Pontefract has been known as the key to the north.  It sits between the M62 & A1 meaning it’s only a short drive to Leeds, Wakefield &  Manchester.  There are many distribution centres are based in the area with the ‘euro’ connection for road hauliers and there are four International Airports, Leeds Bradford, Robin hood, Manchester and Nottingham East Midlands. (Not that we’re being greedy!)

It’s become a magnet for many people priced out of Leeds and has many exciting new developments and services.  A new rail service is already underway from Knottingley to Wakefield, Westgate and Leeds, so quicker to get to work or just go shopping!  The local authority has plans for £1m leisure investment, including a new library and a gym, perfect to get ready for the 3 days of summer!

Just a short drive away at junction 32 of the M62 will be the Axiom development, a huge regional shopping centre due to launch in 2021 with 600,000sq ft of retail floorspace and around 75 units. Pre-lets are already secured with Next, Primark (yay!), Marks & Spencer and Boots.  

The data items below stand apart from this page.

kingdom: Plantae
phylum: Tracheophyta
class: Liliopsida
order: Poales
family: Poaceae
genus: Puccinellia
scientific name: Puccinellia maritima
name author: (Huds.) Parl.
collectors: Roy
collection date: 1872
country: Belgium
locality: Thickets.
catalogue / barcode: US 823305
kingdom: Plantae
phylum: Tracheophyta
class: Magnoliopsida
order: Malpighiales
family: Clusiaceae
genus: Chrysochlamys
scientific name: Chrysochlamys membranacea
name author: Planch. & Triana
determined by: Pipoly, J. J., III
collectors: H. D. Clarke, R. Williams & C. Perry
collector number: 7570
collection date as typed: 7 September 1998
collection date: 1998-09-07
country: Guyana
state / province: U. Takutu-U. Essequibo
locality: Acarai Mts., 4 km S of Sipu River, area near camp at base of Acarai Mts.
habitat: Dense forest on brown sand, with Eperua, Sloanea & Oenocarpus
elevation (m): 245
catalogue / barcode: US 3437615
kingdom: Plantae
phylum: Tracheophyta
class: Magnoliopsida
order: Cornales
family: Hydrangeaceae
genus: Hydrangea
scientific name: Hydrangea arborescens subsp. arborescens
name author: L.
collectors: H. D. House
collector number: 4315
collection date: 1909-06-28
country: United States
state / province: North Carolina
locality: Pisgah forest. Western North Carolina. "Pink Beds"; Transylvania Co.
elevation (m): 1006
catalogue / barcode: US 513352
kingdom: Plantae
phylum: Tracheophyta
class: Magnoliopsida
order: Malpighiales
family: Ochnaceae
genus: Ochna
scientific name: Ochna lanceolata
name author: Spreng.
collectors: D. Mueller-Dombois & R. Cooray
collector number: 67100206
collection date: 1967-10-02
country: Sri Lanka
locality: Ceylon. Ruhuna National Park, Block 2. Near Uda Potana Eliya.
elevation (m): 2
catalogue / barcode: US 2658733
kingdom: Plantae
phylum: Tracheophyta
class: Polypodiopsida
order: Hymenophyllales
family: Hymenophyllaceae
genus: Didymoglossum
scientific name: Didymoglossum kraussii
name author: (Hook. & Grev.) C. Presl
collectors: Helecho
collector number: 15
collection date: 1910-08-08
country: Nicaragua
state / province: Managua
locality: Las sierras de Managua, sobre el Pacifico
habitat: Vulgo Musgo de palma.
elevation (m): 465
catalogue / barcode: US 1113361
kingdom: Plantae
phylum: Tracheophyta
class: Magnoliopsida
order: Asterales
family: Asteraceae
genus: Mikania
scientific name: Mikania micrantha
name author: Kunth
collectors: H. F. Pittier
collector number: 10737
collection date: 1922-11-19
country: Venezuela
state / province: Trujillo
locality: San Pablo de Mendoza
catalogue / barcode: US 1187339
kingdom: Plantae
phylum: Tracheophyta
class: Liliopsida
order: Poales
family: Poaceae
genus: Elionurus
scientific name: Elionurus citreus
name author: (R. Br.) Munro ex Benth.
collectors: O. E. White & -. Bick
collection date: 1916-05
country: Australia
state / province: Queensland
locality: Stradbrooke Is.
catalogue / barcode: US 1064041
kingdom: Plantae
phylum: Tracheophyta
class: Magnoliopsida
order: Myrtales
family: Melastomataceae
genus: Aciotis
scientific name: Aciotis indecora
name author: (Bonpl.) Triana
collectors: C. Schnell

Castleford, which is around 10 minutes’ drive away, is to have a £750m transform creating thousands of new jobs and green spaces and a £15 million leisure hub is planned for the town due to be open by 2020.

In conclusion, Pontefract is a friendly, modern town and offers easy connections to the whole of the UK and beyond. With a house price average of just £149,000 it makes it an affordable alternative to Leeds or even Wakefield. A quality mix of high street and independent shops, good schools and lively cultural events all add up to make Pontefract a highly desirable place to live, love, work and invest!